In groups, one of the most authoritative social influences is the drive to conventionality. Most group members want to be conventional by the other people in the group, and to do this, many of us go along with group norms and decision that we would other- wise swerve with. A classic example of group pressure toward conformity is the Asch experiment, where 35 percent of people gave the wrong answer rather than disagree with the rest of their group! This social pressure to conform is important in that it can lead to containment of differences and disagreements, ensuing in collection- think-where everyone goes along with a bad decision because no one wants to disagree. Pressure to be conventional is even greater where influence figures are occupied.
Social Influences in groups are typically in the form of norms. Norms are satisfactory standards of behavior that are shared-and compulsory-by group member. Simple norm strength is that we all reach your destination to meetings on time. If you are late, the collection enforces its standard by preliminary without you, or by commenting on your lateness. Most norms are understood- few groups vigorously converse their norms. However, some confirmation suggests that they should do so: if only to capture and deal with the norms that push for harmony rather than allowing disagreement and conversation of alternative. Some citizens in groups seem to go touching the social authority of the group. First, there are the "social loafers," people who, because they are in a group where their individual payment cannot be deliberate, sit back and let the rest of the group do the work. The level of loafing is directly tied to answerability and in groups where it is clear to all members who are causal what, and where there is sanction for loafing, loaf is less of a difficulty.

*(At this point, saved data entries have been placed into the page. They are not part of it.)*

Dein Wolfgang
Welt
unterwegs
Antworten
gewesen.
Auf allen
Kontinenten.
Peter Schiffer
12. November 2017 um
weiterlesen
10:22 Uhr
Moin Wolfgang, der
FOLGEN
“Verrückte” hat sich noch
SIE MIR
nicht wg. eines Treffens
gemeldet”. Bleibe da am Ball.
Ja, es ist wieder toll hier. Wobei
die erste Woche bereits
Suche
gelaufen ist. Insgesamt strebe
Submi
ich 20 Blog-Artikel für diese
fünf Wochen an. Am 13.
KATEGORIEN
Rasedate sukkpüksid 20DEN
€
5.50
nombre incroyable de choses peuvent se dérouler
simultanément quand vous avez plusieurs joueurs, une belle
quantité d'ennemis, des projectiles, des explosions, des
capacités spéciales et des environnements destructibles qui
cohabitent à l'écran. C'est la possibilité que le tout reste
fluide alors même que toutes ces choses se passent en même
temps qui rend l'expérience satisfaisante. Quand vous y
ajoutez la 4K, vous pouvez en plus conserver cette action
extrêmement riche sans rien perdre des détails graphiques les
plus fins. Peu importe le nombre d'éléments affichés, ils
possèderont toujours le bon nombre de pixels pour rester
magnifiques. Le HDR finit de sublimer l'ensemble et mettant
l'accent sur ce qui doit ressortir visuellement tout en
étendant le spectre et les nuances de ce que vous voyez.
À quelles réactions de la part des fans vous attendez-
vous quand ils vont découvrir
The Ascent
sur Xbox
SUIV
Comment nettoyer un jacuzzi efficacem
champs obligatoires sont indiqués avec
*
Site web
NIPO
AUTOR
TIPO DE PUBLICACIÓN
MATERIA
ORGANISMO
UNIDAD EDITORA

Second, there are people who will maintain to challenge the position quo and oppose, in spite of of group weight for agreement and conventionality. These brave souls, who can eventually play a role in most important the group to a high-eminence out- come, often undergo a dire fate: they are labeled as "institutionalized deviants" and something they say is dismissed as "impending from the person who always disagrees" rather than being examine as a sensible and important comment. This institutionalization is the group's way of not dealing with the lack of consensus, and it enables the group to take an easy path.
For a manager two messages here: If you are organization a group, you need to encourage disagreement and make sure that if someone challenges the "agreed state of affairs" they are actively encouraged and not closed down; while as a crowd member, you need to make confident you don't end up an "institutionalized deviant."
How can you keep away from this fortune? First, build up your credibility with the group through contributing early on; second, be productive with your suggestion, construction where possible on other people's contributions rather than knocking them down; and third, build coalitions with other people in the group so that when you oppose, you are not unaided.
A word of watchfulness: Minorities in groups tend to be institutionalized more than other group members, so if you are the only wangle, the only woman, the only man-or the only whatever thing in your group-you will have to take extra care in organization your role for the group to be efficient.